Since I'm eating every few hours, I never feel hunger pangs, so I think that this is a reasonable solution to my obsession with food, without overeating. This is not 100% perfect. I've had a lot of success with this plan, but I've had a couple of days where I've had some bad overeating episodes- (yesterday included.)

Yes, I overate yesterday. As I mentioned in my previous post, I'm strict during the week, but I slack on the weekends. So, in addition to fast food on Saturday (been chinese food lately), yesterday, I got my coffee w/ pumpkin bread, went out to eat (Jason's Deli), had a sweet treat (a PB/Oreo milkshake), and then indulged in 5 pieces of pizza. However, I'm trying very hard to not punish myself for it. I've jumped back on the bandwagon and eaten normally today, stayed well hydrated, and done my exercise. I do feel quite swollen, but that's to be expected, I guess.
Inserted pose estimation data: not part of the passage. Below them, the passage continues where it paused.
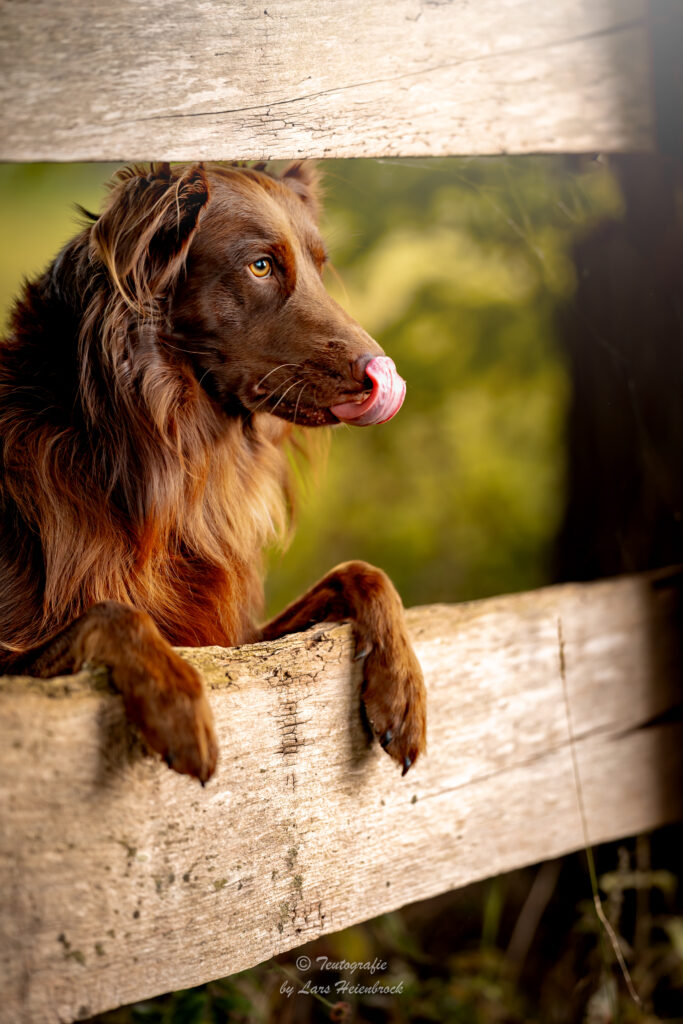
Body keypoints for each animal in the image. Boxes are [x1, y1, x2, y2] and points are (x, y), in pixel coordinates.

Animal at [0, 159, 428, 782]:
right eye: (260, 265)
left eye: (320, 268)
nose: (382, 374)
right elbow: (117, 613)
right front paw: (177, 700)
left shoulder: (237, 643)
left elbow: (362, 571)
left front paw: (404, 690)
I just have to hope that the exercise will help me bounce back.

Does anyone else experience these types of things? This is consuming my life, but I think there are worse things to be thinking about. Any advice/comments would be appreciated and welcome.

How It All Began

Hello everyone. I'm Lauren Alderman, and I'm completely new to this blogging thing, so bear with me as I get used to it.

A year ago, April 17th, 2009, I decided that it was time to take charge of my life and lose weight. I weighed about 235 pounds and consistently made unhealthy eating choices. Over the past year, I cut out sodas, made healthy eating choices, and incorporated daily exercise into my life. I started out walking, which has now evolved into running. I also heard about Jillian Michaels and her videos, and began using them consistently in my workouts. Throughout all this, I've lost a total of 120 pounds, (give or take a few pounds depending on what I ate the days before) putting me between 115-120 lbs. and about 16% body fat.
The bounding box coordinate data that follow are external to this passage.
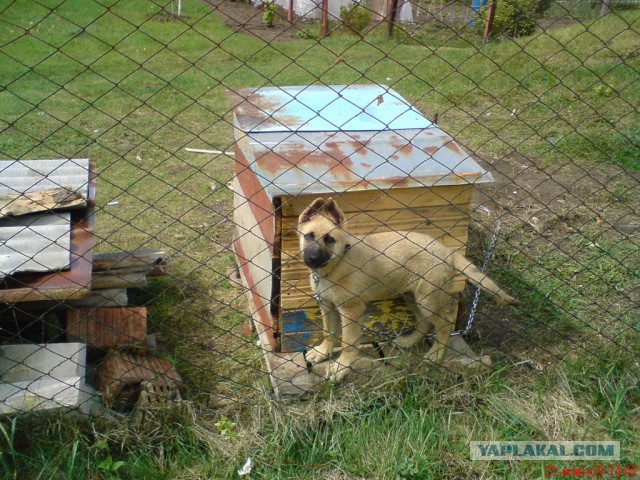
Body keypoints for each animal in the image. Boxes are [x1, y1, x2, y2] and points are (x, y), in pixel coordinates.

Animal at [298, 196, 516, 382]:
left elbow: (348, 343)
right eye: (308, 236)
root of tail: (448, 251)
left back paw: (436, 355)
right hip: (412, 295)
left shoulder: (351, 309)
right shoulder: (327, 305)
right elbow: (328, 332)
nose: (313, 259)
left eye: (329, 240)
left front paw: (341, 367)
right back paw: (409, 342)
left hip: (427, 299)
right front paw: (322, 352)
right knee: (424, 322)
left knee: (444, 324)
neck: (336, 264)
I'm at where I want to be. I've fought and won the battle. Now I'm fighting the war. I'm going to keep on "walking".
The questions are, how do I maintain this weight and body image? That's my struggle. I like where I am. How do I stay motivated to continue exercising for the rest of my life? How much is too much? How often am I allowed a treat? How many calories should that treat be?

(Just a note, I run about 30 minutes a day, and then do a Jillian video, or go to my personal trainer- all in all, i exercise about an hour everyday, and eat about 2000 calories.) On the weekends, I tend to splurge and eat a little more.)
Example: Friday-sweet treat
Saturday- fast food
Sunday- out to eat, sweet treat

I'll never know the answers to these questions unless I do a little experimenting, and this blog is a place for me to record these experiments and gain advice from you all. I appreciate any and all feedback, as I begin this new phase of my journey.

In the meantime, have a healthy day! I'll blog a little bit later about the specifics of what today has involved.